### ABOUT THIS EXERCISE:
Can you give the natural capital passage again from "A proactive stance" up to and including "as they develop.", changing "proactive" to "forward-looking"?

*** Opening QUOTED PASSAGE ***

Graphic showing the interrelation between mitigation efforts, physical risks and adaptation, natural capital, the circular economy and a fair carbon budget, in a continuous loop.

Working with natural capital

A proactive stance on nature positivity is not simply about preparing for future risks, but positioning to seize potential opportunities from trends as they develop. 

As nature swiftly becomes an important investment theme, we understand the increasing financial relevance of biodiversity in your asset valuations and exposures. We are working with clients as they consider integrating these elements into their portfolios. Doing so, and embracing nature-positivity in investment strategies going forward, could be an important way to ensure that we can all feel more positive about the future of nature.

*** Closing QUOTED PASSAGE ***
*** Opening SUPPLIED DATA ***

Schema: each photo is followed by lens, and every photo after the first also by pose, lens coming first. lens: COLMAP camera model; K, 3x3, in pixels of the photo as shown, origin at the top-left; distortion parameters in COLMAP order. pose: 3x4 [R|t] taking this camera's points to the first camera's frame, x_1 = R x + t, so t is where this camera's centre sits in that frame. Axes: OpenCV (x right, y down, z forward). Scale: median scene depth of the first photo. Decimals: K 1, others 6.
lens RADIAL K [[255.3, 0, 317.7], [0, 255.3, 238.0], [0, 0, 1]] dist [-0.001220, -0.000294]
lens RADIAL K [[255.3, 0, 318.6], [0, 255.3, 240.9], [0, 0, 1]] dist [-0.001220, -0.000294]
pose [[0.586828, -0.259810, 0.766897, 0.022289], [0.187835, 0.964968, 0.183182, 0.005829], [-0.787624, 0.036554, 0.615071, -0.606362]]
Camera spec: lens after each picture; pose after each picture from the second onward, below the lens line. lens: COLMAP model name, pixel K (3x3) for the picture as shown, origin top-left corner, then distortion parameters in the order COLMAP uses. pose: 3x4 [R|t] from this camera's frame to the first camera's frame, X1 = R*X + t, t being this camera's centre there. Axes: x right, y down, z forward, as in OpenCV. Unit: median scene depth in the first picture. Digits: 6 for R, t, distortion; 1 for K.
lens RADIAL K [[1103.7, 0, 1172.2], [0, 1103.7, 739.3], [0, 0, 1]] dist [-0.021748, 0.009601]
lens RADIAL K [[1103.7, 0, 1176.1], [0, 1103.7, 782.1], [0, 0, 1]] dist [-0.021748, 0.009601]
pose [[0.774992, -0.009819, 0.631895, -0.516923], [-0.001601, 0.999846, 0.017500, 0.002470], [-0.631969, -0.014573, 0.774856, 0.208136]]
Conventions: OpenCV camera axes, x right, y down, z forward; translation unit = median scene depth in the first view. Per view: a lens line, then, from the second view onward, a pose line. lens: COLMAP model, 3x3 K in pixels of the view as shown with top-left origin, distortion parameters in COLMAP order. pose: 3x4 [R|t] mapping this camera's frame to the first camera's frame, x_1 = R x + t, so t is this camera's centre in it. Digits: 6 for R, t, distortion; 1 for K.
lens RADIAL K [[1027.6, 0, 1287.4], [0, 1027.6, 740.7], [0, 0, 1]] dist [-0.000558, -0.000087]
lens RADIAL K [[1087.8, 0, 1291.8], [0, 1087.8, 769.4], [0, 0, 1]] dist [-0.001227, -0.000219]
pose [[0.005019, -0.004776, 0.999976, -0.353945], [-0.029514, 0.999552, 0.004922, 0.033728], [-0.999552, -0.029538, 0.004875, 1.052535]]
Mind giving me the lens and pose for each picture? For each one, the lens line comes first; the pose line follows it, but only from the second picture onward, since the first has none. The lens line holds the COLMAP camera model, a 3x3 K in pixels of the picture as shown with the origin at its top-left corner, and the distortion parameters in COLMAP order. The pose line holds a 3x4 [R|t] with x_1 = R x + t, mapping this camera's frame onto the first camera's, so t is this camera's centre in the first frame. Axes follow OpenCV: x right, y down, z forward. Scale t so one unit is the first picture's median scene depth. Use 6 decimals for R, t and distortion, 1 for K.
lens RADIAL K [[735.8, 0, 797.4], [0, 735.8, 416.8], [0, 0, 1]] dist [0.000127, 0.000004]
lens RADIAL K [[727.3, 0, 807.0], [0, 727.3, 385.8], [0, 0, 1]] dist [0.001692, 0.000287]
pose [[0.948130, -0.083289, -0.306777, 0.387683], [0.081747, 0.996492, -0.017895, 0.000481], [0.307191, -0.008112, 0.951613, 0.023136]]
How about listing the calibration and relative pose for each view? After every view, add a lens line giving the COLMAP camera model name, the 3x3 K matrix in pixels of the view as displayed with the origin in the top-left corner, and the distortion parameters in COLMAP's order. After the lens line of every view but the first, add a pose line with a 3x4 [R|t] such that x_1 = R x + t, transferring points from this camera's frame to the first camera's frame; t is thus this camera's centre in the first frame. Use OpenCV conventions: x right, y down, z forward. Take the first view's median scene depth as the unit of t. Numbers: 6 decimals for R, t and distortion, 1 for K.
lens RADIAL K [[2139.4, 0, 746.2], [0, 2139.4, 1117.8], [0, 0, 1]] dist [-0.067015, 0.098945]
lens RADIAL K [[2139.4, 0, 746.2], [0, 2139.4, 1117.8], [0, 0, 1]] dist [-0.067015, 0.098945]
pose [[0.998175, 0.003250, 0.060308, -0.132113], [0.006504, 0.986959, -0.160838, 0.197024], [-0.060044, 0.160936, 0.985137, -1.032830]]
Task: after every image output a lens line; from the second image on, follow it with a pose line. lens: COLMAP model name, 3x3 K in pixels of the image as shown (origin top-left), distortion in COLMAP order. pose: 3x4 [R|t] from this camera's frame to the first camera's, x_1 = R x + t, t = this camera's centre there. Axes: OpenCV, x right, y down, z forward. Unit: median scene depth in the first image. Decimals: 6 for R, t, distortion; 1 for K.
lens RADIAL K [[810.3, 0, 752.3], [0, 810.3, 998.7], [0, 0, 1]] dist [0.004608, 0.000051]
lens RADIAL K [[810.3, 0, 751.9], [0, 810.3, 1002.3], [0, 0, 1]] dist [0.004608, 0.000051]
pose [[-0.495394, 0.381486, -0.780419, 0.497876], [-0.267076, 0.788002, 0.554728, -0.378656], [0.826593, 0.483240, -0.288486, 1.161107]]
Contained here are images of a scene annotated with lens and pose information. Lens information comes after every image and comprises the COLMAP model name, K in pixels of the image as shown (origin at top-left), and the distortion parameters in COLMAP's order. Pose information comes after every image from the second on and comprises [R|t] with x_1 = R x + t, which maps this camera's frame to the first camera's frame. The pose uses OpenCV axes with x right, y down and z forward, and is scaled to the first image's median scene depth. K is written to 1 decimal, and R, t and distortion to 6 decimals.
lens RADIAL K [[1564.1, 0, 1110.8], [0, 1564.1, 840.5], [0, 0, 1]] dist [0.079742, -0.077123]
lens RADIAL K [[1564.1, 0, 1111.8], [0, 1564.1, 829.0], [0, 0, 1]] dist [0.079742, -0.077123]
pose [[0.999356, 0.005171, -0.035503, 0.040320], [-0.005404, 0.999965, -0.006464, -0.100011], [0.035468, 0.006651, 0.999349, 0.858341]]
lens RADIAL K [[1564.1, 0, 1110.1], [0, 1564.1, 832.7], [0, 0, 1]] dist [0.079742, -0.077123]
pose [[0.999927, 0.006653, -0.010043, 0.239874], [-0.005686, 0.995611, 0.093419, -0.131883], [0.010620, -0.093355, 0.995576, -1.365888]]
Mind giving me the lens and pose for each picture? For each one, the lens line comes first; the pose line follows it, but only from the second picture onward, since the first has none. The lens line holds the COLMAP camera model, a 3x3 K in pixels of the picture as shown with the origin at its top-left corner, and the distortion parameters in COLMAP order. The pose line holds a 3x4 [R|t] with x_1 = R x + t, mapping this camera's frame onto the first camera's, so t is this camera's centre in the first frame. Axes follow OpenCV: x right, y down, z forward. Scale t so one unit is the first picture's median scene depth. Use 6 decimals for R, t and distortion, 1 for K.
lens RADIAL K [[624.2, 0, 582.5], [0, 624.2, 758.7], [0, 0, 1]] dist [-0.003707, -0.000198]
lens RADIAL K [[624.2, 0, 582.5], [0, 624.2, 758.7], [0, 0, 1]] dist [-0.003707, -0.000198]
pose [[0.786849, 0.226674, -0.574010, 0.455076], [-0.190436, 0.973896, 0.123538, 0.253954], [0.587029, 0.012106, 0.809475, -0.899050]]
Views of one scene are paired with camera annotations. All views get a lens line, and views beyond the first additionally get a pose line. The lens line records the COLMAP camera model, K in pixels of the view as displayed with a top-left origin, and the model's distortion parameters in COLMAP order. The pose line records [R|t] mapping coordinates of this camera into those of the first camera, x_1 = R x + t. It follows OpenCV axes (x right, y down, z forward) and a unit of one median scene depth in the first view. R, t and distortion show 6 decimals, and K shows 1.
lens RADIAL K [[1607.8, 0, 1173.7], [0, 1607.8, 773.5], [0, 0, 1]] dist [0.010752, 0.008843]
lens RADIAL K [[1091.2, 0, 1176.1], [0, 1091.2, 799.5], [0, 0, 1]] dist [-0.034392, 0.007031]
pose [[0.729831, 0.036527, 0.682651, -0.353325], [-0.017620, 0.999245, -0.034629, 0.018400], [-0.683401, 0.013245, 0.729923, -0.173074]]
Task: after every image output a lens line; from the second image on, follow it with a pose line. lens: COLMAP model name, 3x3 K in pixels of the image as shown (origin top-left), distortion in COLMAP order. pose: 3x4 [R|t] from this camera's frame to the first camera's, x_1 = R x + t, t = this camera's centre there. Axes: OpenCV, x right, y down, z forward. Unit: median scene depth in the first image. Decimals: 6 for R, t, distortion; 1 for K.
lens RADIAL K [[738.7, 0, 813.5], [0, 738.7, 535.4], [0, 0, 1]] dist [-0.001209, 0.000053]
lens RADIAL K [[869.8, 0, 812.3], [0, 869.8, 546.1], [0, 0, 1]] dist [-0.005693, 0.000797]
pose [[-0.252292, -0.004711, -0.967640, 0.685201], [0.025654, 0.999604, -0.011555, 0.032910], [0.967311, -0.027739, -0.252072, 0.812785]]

*** Closing SUPPLIED DATA ***

### ANSWER BOX:
A forward-looking stance on nature positivity is not simply about preparing for future risks, but positioning to seize potential opportunities from trends as they develop.